Flavour is a complex and strange thing. The way people perceive it is ultimately so personal. One person’s ‘straw’ might be another’s ‘grass.’
Some people are particularly good at tasting. I remember doing a test in which I had to identify smells from essences on balls of cotton wool in test tubes. Without the physical ingredient it was surprisingly hard. And then there is the matter of preference - the Marmite factor.
Wine experts merrily describe layers of flavour in microscopic detail. I don’t take that approach with chocolate. This is not because chocolate is any less complex. There are in fact more than 400 identified flavours in cacao.
On my Flavour Map you will find all the major categories, but I have deliberately not made a complete list of the types within them – it is a map to help you find your own way.
When you are tasting a chocolate if you have these categories in mind it will help direct your taste in the right direction. At its simplest you can think of the nutty side of the wheel and the fruity side.
This month we are exploring the vibrant world of citrus, in fruits, in herbs and of course in the chocolate.

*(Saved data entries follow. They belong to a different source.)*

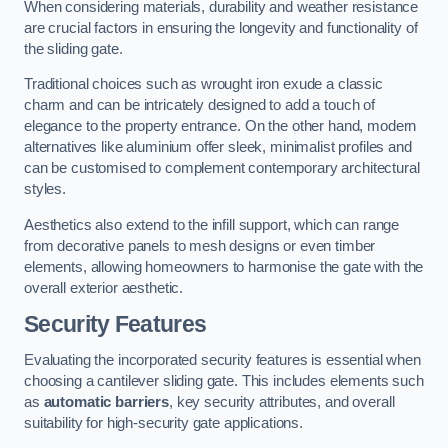
When considering materials, durability and weather resistance
are crucial factors in ensuring the longevity and functionality of
the sliding gate.
Traditional choices such as wrought iron exude a classic
charm and can be intricately designed to add a touch of
elegance to the property entrance. On the other hand, modern
alternatives like aluminium offer sleek, minimalist profiles and
can be customised to complement contemporary architectural
styles.
Aesthetics also extend to the infill support, which can range
from decorative panels to mesh designs or even timber
elements, allowing homeowners to harmonise the gate with the
overall exterior aesthetic.
Security Features
Evaluating the incorporated security features is essential when
choosing a cantilever sliding gate. This includes elements such
as
automatic barriers
, key security attributes, and overall
suitability for high-security gate applications.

The single estate dark chocolates in this collection are on the fruity side. Start with the San Agustin 88 as it is the darkest then move on to San Agustin 70. Can you taste how the flavour notes vary with the different sugar levels? The 88% has much more prominent red fruit notes, while the 70% is more honeyed, even a touch nutty. The Sambirano 71 is the closest to citrus, it really is quite zesty. While the fine Criollo Chulucanas 70 has much softer notes of raisins and plums. Isn’t cacao wonderful?
Maybe have a little break, to allow your taste buds to reset, then taste Orange Almond 100% cacao. I haven’t added any sugar to this or the Raisin Hazelnut 100%. All the sweetness comes simply from the fruit and nuts. This means Orange Almond really is quite intense because the orange we use is an essence. It’s the same essence as you are tasting in Luscious Orange. Beautiful. 100% Natural. It takes me straight to the Mediterranean. Finally we have Hazelnut Raisin but this time made with a 70% Chulucanas dark chocolate. Notice how I am pairing the cacao with the other ingredients.
Did you know that all citrus fruits are hybrids of three original species? Pomelo, mandarin orange and citron. They have evolved on a spectrum of sweet (eg mandarin)to sour ( eg white grapefruit). It is their sourness that makes their flavours carry so perfectly in chocolate. When citrus notes appear in other things like chocolate and herbs, they are one of many layers of flavour, but no less citrusy for that.
Here are my handmade chocolates of the month….
Grapefruit & Cranberry. Baracoa 65 dark chocolate with grapefruit and cranberry
Made famous by Sea Breeze cocktails this flavour combination is the taste of summer. Both grapefruit and cranberry are on the tart side so need the honey notes of the Baracoa cacao to complete the party.
Lemon verbena & Sour Cherries. Baracoa 65 dark chocolate with sour cherries, lemon verbena & chia
Lemon verbena with its gentle aromatic lemon notes deserves a much larger place in the culinary world. Here it creates the perfect stage for the sour cherries and chia, performing an elegant dance with the honey notes in the cacao.